A monic polynomial f(x) of degree four satisfies f(1)=10, f(2)=20, and f(3)=30. Determine
f(12)+f(−8)−19000.
In a monic polynomial, the leading coefficient is 1
So let
f(x) = x^4 + ax^3 + bx^2 + cx + d
f(1) = 1 +a+b+c+d = 10
a+b+c+d = 9 , #1
f(2) = 16 + 8a + 4b + 2c + d = 20
8a + 4b + 2c + d = 4 , #2
f(3) = 81 + 27a + 9b + 3c + d = 30
27a + 9b + 3c + d = -51 , #3
#2-#1:
7a + 3b + c = -5, #4
#3-#1:
26a + 8b + 2c = -60
13a + 4b + c = -30 , #5
#5-#4:
6a + b = -25
we cannot find explicit values of a, b, c, and d, since we have only 3 equations with 4 unknowns.
f(12) + f(-8) - 19000
= 12^4 + 12^3 a + 12^2 b + 12c + d + (-8)^4 + (-8)^3 a + (-8)^2 b - 8c + d - 19000
= 20736 + 1728a + 144b + 12c + d + 4096 - 512a + 64b - 8c + d - 19000
= 5832 + 1216a + 208b + 4c + 2d
= 5232 + 2(608a + 104b + 2c + d) ----- check my arithmetic.
I was hoping for one of the above relations to show up , but no such luck.
we could try to back-substitute,
e.g.
b = -25-6a
but that back into #4 and get c in terms of a
etc.
Give it a try.
Yes, it works!
If we solve a,b,c in terms of d, we get,
a=-(d+36)/6,
b=d+11,
c=-(11d-24)/6
from which we can define
f(x)=x^4 -(d+36)x^3/6 +(d+11)x^2 -(11d-24)x/6 +d
and based on this,
f(1)=10
f(2)=20
f(3)=30
f(12)+f(-8)-19000
=-608(d+36)/3 +208(d+11)+2d+2(24-11*d)/3 +5832
=840
840 is the correct answer.
To determine the value of f(12) + f(-8) - 19000, we first need to find the monic polynomial f(x) of degree 4 that satisfies the given conditions. Since f(x) is monic, it means that the coefficient of the highest power of x is 1.

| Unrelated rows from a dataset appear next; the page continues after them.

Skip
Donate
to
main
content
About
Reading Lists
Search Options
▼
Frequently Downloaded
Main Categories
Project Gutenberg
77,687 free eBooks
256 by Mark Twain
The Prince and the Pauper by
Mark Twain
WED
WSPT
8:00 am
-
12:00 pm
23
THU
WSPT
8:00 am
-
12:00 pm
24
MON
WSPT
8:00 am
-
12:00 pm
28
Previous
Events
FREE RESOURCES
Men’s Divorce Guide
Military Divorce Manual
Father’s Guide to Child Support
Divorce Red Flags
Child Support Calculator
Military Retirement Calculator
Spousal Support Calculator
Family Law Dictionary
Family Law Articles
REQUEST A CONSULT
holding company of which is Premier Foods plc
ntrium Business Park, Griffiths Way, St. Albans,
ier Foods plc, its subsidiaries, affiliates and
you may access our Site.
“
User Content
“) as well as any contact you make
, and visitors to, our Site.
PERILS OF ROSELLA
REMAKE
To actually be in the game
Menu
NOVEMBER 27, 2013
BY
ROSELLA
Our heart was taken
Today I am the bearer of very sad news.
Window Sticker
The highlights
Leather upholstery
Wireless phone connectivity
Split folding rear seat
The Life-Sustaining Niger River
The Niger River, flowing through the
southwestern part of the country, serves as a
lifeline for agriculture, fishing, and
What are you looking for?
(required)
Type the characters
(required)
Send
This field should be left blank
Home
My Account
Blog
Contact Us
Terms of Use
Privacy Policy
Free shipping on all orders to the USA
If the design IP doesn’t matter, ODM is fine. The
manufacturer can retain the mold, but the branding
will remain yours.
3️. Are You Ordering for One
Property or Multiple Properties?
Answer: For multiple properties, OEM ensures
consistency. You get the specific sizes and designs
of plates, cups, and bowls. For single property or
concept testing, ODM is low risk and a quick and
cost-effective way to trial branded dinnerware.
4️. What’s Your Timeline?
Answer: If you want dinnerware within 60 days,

Let's express the polynomial in the form f(x) = ax^4 + bx^3 + cx^2 + dx + e, where a, b, c, d, and e are constants that we need to determine.
Using the given information, we can set up a system of equations based on the polynomial evaluation:
f(1) = a(1)^4 + b(1)^3 + c(1)^2 + d(1) + e = 10 -- (Equation 1)
f(2) = a(2)^4 + b(2)^3 + c(2)^2 + d(2) + e = 20 -- (Equation 2)
f(3) = a(3)^4 + b(3)^3 + c(3)^2 + d(3) + e = 30 -- (Equation 3)
Now, let's solve this system of equations to find the values of a, b, c, d, and e.
Plugging in the values from Equation 1, we get:
a + b + c + d + e = 10 -- (Equation 4)
Plugging in the values from Equation 2, we get:
16a + 8b + 4c + 2d + e = 20 -- (Equation 5)
Plugging in the values from Equation 3, we get:
81a + 27b + 9c + 3d + e = 30 -- (Equation 6)
Now, let's solve this system of equations to obtain the values of a, b, c, d, and e.
Subtracting Equation 4 from Equation 5, we get:
15a + 7b + 3c + d = 10 -- (Equation 7)
Subtracting Equation 4 from Equation 6, we get:
80a + 26b + 8c + 2d = 20 -- (Equation 8)
Next, subtracting Equation 7 from Equation 8, we get:
65a + 19b + 5c = 10 -- (Equation 9)
From here, we have three equations (Equations 7, 9, and 10) with three variables (a, b, and c). We can solve this system of equations to determine the values of a, b, and c.
After obtaining the values of a, b, and c, we can substitute them back into Equation 4 to find the value of d:
a + b + c + d + e = 10
Finally, once we have determined the values of a, b, c, d, and e, we can evaluate f(12) + f(-8) - 19000 by substituting x = 12 and x = -8 into the polynomial f(x), then performing the respective calculations.
In conclusion, to determine f(12) + f(-8) - 19000, we need to solve a system of equations to find the monic polynomial f(x) of degree four that satisfies the given conditions. Then, substitute the respective values of x into the polynomial and perform the calculations.